[Extracted records]
---*---

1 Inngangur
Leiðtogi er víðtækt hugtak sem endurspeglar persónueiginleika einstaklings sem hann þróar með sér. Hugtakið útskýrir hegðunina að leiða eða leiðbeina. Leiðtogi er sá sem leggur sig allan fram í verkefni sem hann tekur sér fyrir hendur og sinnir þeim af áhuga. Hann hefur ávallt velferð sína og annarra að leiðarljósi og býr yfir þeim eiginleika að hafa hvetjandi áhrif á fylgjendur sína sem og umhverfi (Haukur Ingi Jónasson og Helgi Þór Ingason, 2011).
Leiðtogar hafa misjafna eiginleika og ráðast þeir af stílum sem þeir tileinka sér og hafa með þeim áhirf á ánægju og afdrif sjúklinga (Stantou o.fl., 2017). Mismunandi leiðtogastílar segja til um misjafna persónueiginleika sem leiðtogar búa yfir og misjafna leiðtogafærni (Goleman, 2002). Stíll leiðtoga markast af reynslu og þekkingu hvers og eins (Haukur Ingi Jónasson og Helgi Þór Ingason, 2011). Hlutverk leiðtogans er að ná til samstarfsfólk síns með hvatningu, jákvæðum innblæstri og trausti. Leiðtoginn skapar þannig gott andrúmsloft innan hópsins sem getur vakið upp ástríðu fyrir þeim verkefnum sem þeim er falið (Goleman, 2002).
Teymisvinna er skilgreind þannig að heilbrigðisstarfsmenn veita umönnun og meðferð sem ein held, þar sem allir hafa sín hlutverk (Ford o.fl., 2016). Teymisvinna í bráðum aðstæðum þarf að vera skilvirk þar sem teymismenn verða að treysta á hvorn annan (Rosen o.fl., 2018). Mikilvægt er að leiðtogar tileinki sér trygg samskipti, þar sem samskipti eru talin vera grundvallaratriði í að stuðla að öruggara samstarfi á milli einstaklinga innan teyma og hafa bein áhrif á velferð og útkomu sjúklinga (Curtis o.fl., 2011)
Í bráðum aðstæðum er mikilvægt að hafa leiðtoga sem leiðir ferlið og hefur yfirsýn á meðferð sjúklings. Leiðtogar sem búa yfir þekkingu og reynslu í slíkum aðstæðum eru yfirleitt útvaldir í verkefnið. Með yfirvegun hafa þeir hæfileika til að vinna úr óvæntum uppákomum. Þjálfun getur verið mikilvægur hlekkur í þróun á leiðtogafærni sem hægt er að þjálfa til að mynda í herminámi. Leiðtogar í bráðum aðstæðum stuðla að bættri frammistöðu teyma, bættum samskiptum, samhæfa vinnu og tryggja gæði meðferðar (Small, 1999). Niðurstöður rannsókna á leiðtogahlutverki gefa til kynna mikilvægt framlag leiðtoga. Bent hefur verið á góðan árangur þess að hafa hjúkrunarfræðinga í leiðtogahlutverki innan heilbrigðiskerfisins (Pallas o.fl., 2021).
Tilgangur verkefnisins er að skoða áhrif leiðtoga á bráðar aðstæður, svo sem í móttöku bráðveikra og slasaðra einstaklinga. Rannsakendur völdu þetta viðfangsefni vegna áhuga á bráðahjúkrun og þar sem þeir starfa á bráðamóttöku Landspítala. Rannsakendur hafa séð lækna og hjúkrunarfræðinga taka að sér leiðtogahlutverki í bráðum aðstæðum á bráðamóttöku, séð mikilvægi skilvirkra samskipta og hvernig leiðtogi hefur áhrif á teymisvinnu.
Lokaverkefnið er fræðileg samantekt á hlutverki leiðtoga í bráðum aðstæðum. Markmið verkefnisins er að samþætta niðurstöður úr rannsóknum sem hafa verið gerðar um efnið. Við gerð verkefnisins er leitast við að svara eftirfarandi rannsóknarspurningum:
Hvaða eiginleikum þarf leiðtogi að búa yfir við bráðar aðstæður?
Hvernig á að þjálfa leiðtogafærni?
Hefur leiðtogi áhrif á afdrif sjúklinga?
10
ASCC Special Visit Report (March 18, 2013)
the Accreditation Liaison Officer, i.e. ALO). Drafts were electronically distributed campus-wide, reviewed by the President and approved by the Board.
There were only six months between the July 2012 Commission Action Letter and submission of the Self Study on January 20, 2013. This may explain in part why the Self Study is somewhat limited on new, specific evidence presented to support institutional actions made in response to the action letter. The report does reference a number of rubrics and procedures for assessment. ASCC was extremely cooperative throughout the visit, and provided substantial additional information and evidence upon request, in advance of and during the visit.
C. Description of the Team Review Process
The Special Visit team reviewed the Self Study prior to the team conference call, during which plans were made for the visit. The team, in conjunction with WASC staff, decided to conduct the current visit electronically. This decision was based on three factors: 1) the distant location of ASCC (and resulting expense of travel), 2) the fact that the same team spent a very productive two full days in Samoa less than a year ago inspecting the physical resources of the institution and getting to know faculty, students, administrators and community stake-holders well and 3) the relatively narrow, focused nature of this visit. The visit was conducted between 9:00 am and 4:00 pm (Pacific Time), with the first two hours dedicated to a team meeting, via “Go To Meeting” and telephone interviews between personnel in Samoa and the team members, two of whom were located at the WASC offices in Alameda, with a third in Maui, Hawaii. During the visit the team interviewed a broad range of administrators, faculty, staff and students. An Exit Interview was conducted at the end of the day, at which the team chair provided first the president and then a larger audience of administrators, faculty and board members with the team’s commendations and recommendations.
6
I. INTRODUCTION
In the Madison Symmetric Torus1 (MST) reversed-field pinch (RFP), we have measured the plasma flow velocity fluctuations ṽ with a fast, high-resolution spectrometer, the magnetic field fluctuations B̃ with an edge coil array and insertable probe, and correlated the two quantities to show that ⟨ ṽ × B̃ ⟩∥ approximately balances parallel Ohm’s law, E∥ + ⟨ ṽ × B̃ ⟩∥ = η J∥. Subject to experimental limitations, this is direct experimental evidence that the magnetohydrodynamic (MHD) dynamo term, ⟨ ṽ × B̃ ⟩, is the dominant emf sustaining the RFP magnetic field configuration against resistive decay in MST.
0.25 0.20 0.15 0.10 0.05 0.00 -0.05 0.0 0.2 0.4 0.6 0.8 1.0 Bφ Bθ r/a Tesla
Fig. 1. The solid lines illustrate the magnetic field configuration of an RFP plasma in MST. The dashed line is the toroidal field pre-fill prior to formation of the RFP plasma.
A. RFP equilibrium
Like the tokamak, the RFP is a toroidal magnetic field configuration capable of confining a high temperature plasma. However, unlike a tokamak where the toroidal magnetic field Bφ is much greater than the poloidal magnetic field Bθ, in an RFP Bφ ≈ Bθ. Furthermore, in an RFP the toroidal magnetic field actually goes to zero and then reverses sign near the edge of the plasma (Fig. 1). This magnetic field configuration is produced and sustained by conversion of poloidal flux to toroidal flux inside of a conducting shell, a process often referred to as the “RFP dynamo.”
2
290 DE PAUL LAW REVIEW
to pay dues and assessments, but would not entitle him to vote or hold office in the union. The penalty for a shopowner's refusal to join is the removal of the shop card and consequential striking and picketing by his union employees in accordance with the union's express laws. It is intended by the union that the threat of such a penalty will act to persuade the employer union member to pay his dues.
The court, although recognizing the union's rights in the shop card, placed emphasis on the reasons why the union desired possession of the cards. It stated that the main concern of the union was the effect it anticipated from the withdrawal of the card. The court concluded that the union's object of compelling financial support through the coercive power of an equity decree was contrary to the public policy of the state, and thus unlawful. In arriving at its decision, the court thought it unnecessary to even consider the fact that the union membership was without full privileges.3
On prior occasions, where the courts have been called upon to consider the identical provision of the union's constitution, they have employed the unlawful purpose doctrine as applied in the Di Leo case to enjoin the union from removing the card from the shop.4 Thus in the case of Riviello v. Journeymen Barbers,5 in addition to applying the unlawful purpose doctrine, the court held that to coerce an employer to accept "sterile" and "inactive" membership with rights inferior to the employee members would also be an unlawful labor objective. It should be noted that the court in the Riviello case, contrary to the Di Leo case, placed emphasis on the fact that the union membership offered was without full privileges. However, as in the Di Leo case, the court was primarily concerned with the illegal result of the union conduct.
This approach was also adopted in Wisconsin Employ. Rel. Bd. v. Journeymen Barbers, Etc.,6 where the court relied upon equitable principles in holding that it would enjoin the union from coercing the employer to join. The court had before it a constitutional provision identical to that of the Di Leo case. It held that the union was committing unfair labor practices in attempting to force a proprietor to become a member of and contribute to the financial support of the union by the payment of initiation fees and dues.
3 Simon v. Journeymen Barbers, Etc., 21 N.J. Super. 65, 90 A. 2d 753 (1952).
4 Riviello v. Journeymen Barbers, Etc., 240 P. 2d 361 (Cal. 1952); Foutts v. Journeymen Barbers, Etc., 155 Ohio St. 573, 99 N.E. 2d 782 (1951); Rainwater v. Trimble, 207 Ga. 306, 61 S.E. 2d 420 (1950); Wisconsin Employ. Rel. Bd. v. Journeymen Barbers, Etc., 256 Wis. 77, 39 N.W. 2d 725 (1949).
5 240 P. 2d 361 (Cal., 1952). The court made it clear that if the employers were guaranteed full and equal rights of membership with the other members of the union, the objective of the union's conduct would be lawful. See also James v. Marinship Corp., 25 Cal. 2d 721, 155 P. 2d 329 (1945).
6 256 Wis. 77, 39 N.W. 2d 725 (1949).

---*---

**AIM OF THE EXERCISE**
Return, line for line and unchanged, the data from its first line through the line containing "Leiðtogi er víðtækt".

**ANSWER BOX**
1 Inngangur
Leiðtogi er víðtækt hugtak sem endurspeglar persónueiginleika einstaklings sem hann þróar með sér. Hugtakið útskýrir hegðunina að leiða eða leiðbeina. Leiðtogi er sá sem leggur sig allan fram í verkefni sem hann tekur sér fyrir hendur og sinnir þeim af áhuga. Hann hefur ávallt velferð sína og annarra að leiðarljósi og býr yfir þeim eiginleika að hafa hvetjandi áhrif á fylgjendur sína sem og umhverfi (Haukur Ingi Jónasson og Helgi Þór Ingason, 2011).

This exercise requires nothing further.